Transcription and real-time captions


I would like to know whether Jitsi has an integrated

  • real-time closed captioning service?
  • transcription service?
  • automated translation for those?

I could only find some limited info about transcription (and that it is a paid feature).


In order to have transcriptions on your hosted deployment you need to configure jigasi. More info:

There is also an option to enable translations for the transcriptions.

Thank you for the quick answer.

I understand from the resource you linked that I need to use an external provider and have some programming knowledge. Is that so?

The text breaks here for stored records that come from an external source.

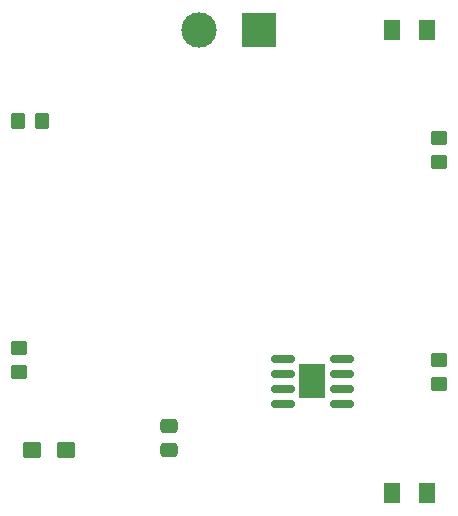
<source format=gbr>
%TF.GenerationSoftware,KiCad,Pcbnew,(6.0.10)*%
%TF.CreationDate,2023-02-16T14:30:49-08:00*%
%TF.ProjectId,Exercise 2,45786572-6369-4736-9520-322e6b696361,rev?*%
%TF.SameCoordinates,Original*%
%TF.FileFunction,Soldermask,Top*%
%TF.FilePolarity,Negative*%
%FSLAX46Y46*%
G04 Gerber Fmt 4.6, Leading zero omitted, Abs format (unit mm)*
G04 Created by KiCad (PCBNEW (6.0.10)) date 2023-02-16 14:30:49*
%MOMM*%
%LPD*%
G01*
G04 APERTURE LIST*
G04 Aperture macros list*
%AMRoundRect*
0 Rectangle with rounded corners*
0 $1 Rounding radius*
0 $2 $3 $4 $5 $6 $7 $8 $9 X,Y pos of 4 corners*
0 Add a 4 corners polygon primitive as box body*
4,1,4,$2,$3,$4,$5,$6,$7,$8,$9,$2,$3,0*
0 Add four circle primitives for the rounded corners*
1,1,$1+$1,$2,$3*
1,1,$1+$1,$4,$5*
1,1,$1+$1,$6,$7*
1,1,$1+$1,$8,$9*
0 Add four rect primitives between the rounded corners*
20,1,$1+$1,$2,$3,$4,$5,0*
20,1,$1+$1,$4,$5,$6,$7,0*
20,1,$1+$1,$6,$7,$8,$9,0*
20,1,$1+$1,$8,$9,$2,$3,0*%
G04 Aperture macros list end*
%ADD10RoundRect,0.250000X-0.450000X0.350000X-0.450000X-0.350000X0.450000X-0.350000X0.450000X0.350000X0*%
%ADD11RoundRect,0.250001X-0.462499X-0.624999X0.462499X-0.624999X0.462499X0.624999X-0.462499X0.624999X0*%
%ADD12RoundRect,0.250000X-0.475000X0.337500X-0.475000X-0.337500X0.475000X-0.337500X0.475000X0.337500X0*%
%ADD13RoundRect,0.250000X0.350000X0.450000X-0.350000X0.450000X-0.350000X-0.450000X0.350000X-0.450000X0*%
%ADD14RoundRect,0.150000X0.825000X0.150000X-0.825000X0.150000X-0.825000X-0.150000X0.825000X-0.150000X0*%
%ADD15R,2.290000X3.000000*%
%ADD16RoundRect,0.250001X0.462499X0.624999X-0.462499X0.624999X-0.462499X-0.624999X0.462499X-0.624999X0*%
%ADD17R,3.000000X3.000000*%
%ADD18C,3.000000*%
%ADD19RoundRect,0.250000X-0.537500X-0.425000X0.537500X-0.425000X0.537500X0.425000X-0.537500X0.425000X0*%
G04 APERTURE END LIST*
D10*
%TO.C,R4*%
X154940000Y-58420000D03*
X154940000Y-60420000D03*
%TD*%
D11*
%TO.C,D2*%
X150912500Y-69690000D03*
X153887500Y-69690000D03*
%TD*%
D12*
%TO.C,C2*%
X132080000Y-63965000D03*
X132080000Y-66040000D03*
%TD*%
D13*
%TO.C,R1*%
X121316424Y-38120000D03*
X119316424Y-38120000D03*
%TD*%
D10*
%TO.C,R2*%
X119380000Y-57420000D03*
X119380000Y-59420000D03*
%TD*%
D14*
%TO.C,U1*%
X146685000Y-62115000D03*
X146685000Y-60845000D03*
X146685000Y-59575000D03*
X146685000Y-58305000D03*
X141735000Y-58305000D03*
X141735000Y-59575000D03*
X141735000Y-60845000D03*
X141735000Y-62115000D03*
D15*
X144210000Y-60210000D03*
%TD*%
D16*
%TO.C,D1*%
X153887500Y-30480000D03*
X150912500Y-30480000D03*
%TD*%
D17*
%TO.C,J1*%
X139700000Y-30480000D03*
D18*
X134620000Y-30480000D03*
%TD*%
D19*
%TO.C,C1*%
X120482500Y-66040000D03*
X123357500Y-66040000D03*
%TD*%
D10*
%TO.C,R3*%
X154940000Y-39640000D03*
X154940000Y-41640000D03*
%TD*%
M02*

</source>
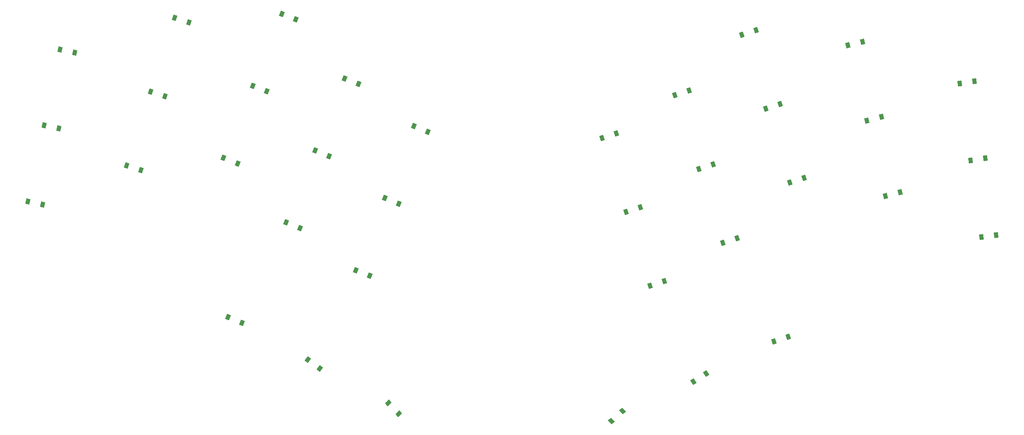
<source format=gbr>
%TF.GenerationSoftware,KiCad,Pcbnew,9.0.0*%
%TF.CreationDate,2025-06-15T19:28:49-07:00*%
%TF.ProjectId,flexible-determinist,666c6578-6962-46c6-952d-64657465726d,v1.0.0*%
%TF.SameCoordinates,Original*%
%TF.FileFunction,Paste,Top*%
%TF.FilePolarity,Positive*%
%FSLAX46Y46*%
G04 Gerber Fmt 4.6, Leading zero omitted, Abs format (unit mm)*
G04 Created by KiCad (PCBNEW 9.0.0) date 2025-06-15 19:28:49*
%MOMM*%
%LPD*%
G01*
G04 APERTURE LIST*
G04 Aperture macros list*
%AMRotRect*
0 Rectangle, with rotation*
0 The origin of the aperture is its center*
0 $1 length*
0 $2 width*
0 $3 Rotation angle, in degrees counterclockwise*
0 Add horizontal line*
21,1,$1,$2,0,0,$3*%
G04 Aperture macros list end*
%ADD10RotRect,0.900000X1.200000X338.000000*%
%ADD11RotRect,0.900000X1.200000X18.000000*%
%ADD12RotRect,0.900000X1.200000X14.000000*%
%ADD13RotRect,0.900000X1.200000X342.000000*%
%ADD14RotRect,0.900000X1.200000X33.000000*%
%ADD15RotRect,0.900000X1.200000X313.000000*%
%ADD16RotRect,0.900000X1.200000X348.000000*%
%ADD17RotRect,0.900000X1.200000X8.000000*%
%ADD18RotRect,0.900000X1.200000X323.000000*%
%ADD19RotRect,0.900000X1.200000X43.000000*%
G04 APERTURE END LIST*
D10*
%TO.C,D9*%
X112954434Y-88617498D03*
X116014144Y-89853698D03*
%TD*%
D11*
%TO.C,D25*%
X224029888Y-125594715D03*
X227168372Y-124574965D03*
%TD*%
D12*
%TO.C,D24*%
X236778609Y-95514073D03*
X239980579Y-94715737D03*
%TD*%
D11*
%TO.C,D26*%
X218776598Y-109426749D03*
X221915082Y-108406999D03*
%TD*%
%TO.C,D34*%
X220603638Y-160354758D03*
X223742122Y-159335008D03*
%TD*%
D13*
%TO.C,D6*%
X89519677Y-89461524D03*
X92658165Y-90481280D03*
%TD*%
D10*
%TO.C,D16*%
X101210973Y-155056122D03*
X104270683Y-156292322D03*
%TD*%
D14*
%TO.C,D35*%
X202969683Y-169183729D03*
X205737297Y-167386421D03*
%TD*%
D15*
%TO.C,D18*%
X136262627Y-173793848D03*
X138513221Y-176207314D03*
%TD*%
D16*
%TO.C,D2*%
X60950541Y-113050758D03*
X64178431Y-113736866D03*
%TD*%
D11*
%TO.C,D29*%
X204129709Y-122597509D03*
X207268193Y-121577759D03*
%TD*%
%TO.C,D31*%
X193500058Y-148132014D03*
X196638542Y-147112264D03*
%TD*%
%TO.C,D27*%
X213523313Y-93258794D03*
X216661797Y-92239044D03*
%TD*%
D17*
%TO.C,D21*%
X261200801Y-103865105D03*
X264468689Y-103405835D03*
%TD*%
D10*
%TO.C,D12*%
X126646890Y-102777890D03*
X129706600Y-104014090D03*
%TD*%
D17*
%TO.C,D19*%
X265932689Y-137534213D03*
X269200577Y-137074943D03*
%TD*%
D13*
%TO.C,D4*%
X79013102Y-121797440D03*
X82151590Y-122817196D03*
%TD*%
D10*
%TO.C,D11*%
X120278580Y-118540018D03*
X123338290Y-119776218D03*
%TD*%
D11*
%TO.C,D33*%
X182993487Y-115796086D03*
X186131971Y-114776336D03*
%TD*%
%TO.C,D30*%
X198876426Y-106429548D03*
X202014910Y-105409798D03*
%TD*%
D17*
%TO.C,D20*%
X263566750Y-120699653D03*
X266834638Y-120240383D03*
%TD*%
D10*
%TO.C,D15*%
X141837776Y-113229537D03*
X144897486Y-114465737D03*
%TD*%
%TO.C,D14*%
X135469463Y-128991666D03*
X138529173Y-130227866D03*
%TD*%
D13*
%TO.C,D5*%
X84266385Y-105629486D03*
X87404873Y-106649242D03*
%TD*%
D10*
%TO.C,D8*%
X106586117Y-104379618D03*
X109645827Y-105615818D03*
%TD*%
D12*
%TO.C,D22*%
X245003951Y-128504130D03*
X248205921Y-127705794D03*
%TD*%
D16*
%TO.C,D3*%
X64485028Y-96422246D03*
X67712918Y-97108354D03*
%TD*%
D18*
%TO.C,D17*%
X118610297Y-164343874D03*
X121245795Y-166329864D03*
%TD*%
D11*
%TO.C,D28*%
X209382997Y-138765469D03*
X212521481Y-137745719D03*
%TD*%
D10*
%TO.C,D10*%
X113910267Y-134302143D03*
X116969977Y-135538343D03*
%TD*%
D11*
%TO.C,D32*%
X188246759Y-131964045D03*
X191385243Y-130944295D03*
%TD*%
D10*
%TO.C,D13*%
X129101147Y-144753795D03*
X132160857Y-145989995D03*
%TD*%
D12*
%TO.C,D23*%
X240891288Y-112009100D03*
X244093258Y-111210764D03*
%TD*%
D10*
%TO.C,D7*%
X100217815Y-120141749D03*
X103277525Y-121377949D03*
%TD*%
D16*
%TO.C,D1*%
X57416029Y-129679263D03*
X60643919Y-130365371D03*
%TD*%
D19*
%TO.C,D36*%
X185055319Y-177832594D03*
X187468785Y-175582000D03*
%TD*%
M02*

</source>
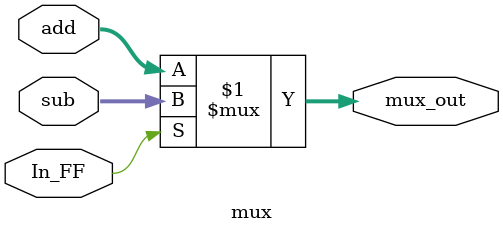
<source format=v>
`timescale 1ns / 1ps

module mux(input In_FF, input [7:0]add, input [7:0]sub, output [7:0]mux_out);
    
    assign mux_out = (In_FF)?(sub):(add); 
    
endmodule

</source>
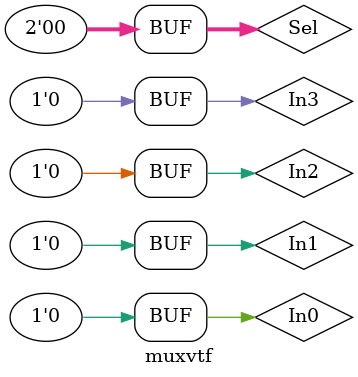
<source format=v>
`timescale 1ns / 1ps

module muxvtf;

	// Inputs
	reg In0;
	reg In1;
	reg In2;
	reg In3;
	reg [1:0] Sel;

	// Outputs
	wire Out;

	// Instantiate the Unit Under Test (UUT)
	mux uut (
		.In0(In0), 
		.In1(In1), 
		.In2(In2), 
		.In3(In3), 
		.Sel(Sel), 
		.Out(Out)
	);

	initial begin
		// Initialize Inputs
		In0 = 0;
		In1 = 0;
		In2 = 0;
		In3 = 0;
		Sel = 0;

		// Wait 100 ns for global reset to finish
		#100;
        
		// Add stimulus here
		//Checking "walking 1"
		#100 Sel = 0; In0 = 1; //We need to tell only changes
		#100 Sel = 1; In0 = 0; In1 =1;
		#100 Sel = 2; In1 = 0; In2 =1;
		#100 Sel = 3; In2 = 0; In3 =1;
		// Checking "walking 0"
		#100 Sel = 0; In0 = 0; In1 = 1; In2 = 1;//In3 is already 1,only In0 be 0
		#100 Sel = 1; In0 = 1; In1 = 0;	//In2 is already 1, Only In1 to be 0
		#100 Sel = 2; In1 = 1; In2 = 0;	//In0 is already 1, Only In2 to be 0
		#100 Sel = 3; In2 = 1; In3 = 0;	//Only In3 to be 0
		//Let us zero everyone
		#100 Sel = 0; In0 = 0; In1 = 0; In2 = 0; 	//In3 is already 0
	end
      
endmodule


</source>
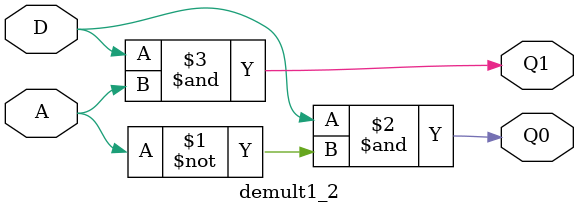
<source format=v>
module demult1_2(A,D,Q0,Q1);

input wire	A, D;
output wire	Q0, Q1;

assign	Q0 = D & ~A;
assign	Q1 = D & A;

endmodule

</source>
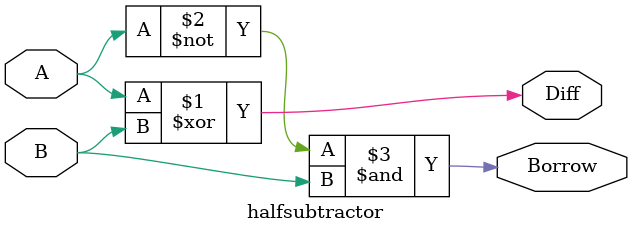
<source format=v>
module halfsubtractor(
input A, B, // bit to subtract and from to subtractor 
output Diff, Borrow      // output diff and borrow 
);

// combinational logic for half subtractor 
assign Diff = A ^ B;  // XOR GIVES THE DISFFERENCE 
assign Borrow = ~A & B;  //Borrow is occurs when A = 0 & B = 1
endmodule 

</source>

In that case, is it only Google Cloud Speech and Vosk I can use, or there are also others?
Or is there also a simple “press some buttons” solution available?

Some more questions…

  • If I need to create the integration, id there any resource (instructions) I can follow to create the integration?
  • If I want each participant to be able to see the captions (and to turn it on or off), is it enough if I set it up, or each participant needs to configure it with their access point?
  • Can I save the captions with timestamps, so that I can easily publish my video with closed captions?

You can subscribe for and integrate it in your app.

What do you mean by that? The document provided is how to integrate jigasi with your jitsi-meet deployment.

The moderators in the meeting will be able to turn on the captions. Once that is on the guests in the meeting can turn the captions on or off locally.

There is an option for jigasi to save captions, but without timestamps. Timestamps are tricky in this situation as there is no way to sync jibri for the recording and jigasi for the captions in order to produce a file with timestamps.
You better implement enabling captions for follow-me feature, which the moderator can use and that will enable captions to everyone including jibri and you will have the captions there. Any PRs are welcome :slight_smile:

Thanks again!

I thought there is more to it than what was in the jigasi integration doc you sent before.

I think I can start with this info and get back to you if I have difficulties or new questions…

Some more Qs…

The service uses its own speech recognition to create captions, or it uses other services (e.g. Google Cloud Speech)? If it has its own service, 1. does it support Swedish; 2. does it offer any special features, like profanity filtering?

Can I, or a meeting participant set how the captions should appear? (E.g. change font size / type / colour, number of lines displayed, line length, background behind captions…)

Do I understand it correctly, that captioning/transcription is a paid feature (0,06$/min) only if I use the service but I don’t have to pay if I do the Jagasi integration?

It uses Google and jigasi configured as described in the document. Translation to Swedish is supported. No filtering.

Nope, sorry.

Yep. offers you the full video experience. In order to use jigasi you need to have a deployment of jitsi-meet: Self-Hosting Guide - Debian/Ubuntu server | Jitsi Meet. While JaaS offers you the deployment and all other components integrated like recording, dialing in and out, and transcriptions. If you are hosting it yourself you need all the infrastructure and shenanigans around it and if you need high availability you need even more complexity and if you need multiple regions …

Everything @damencho said, PLUS even if you host your own server(s), you’ll still have to pay Google for the speech-to-text conversion.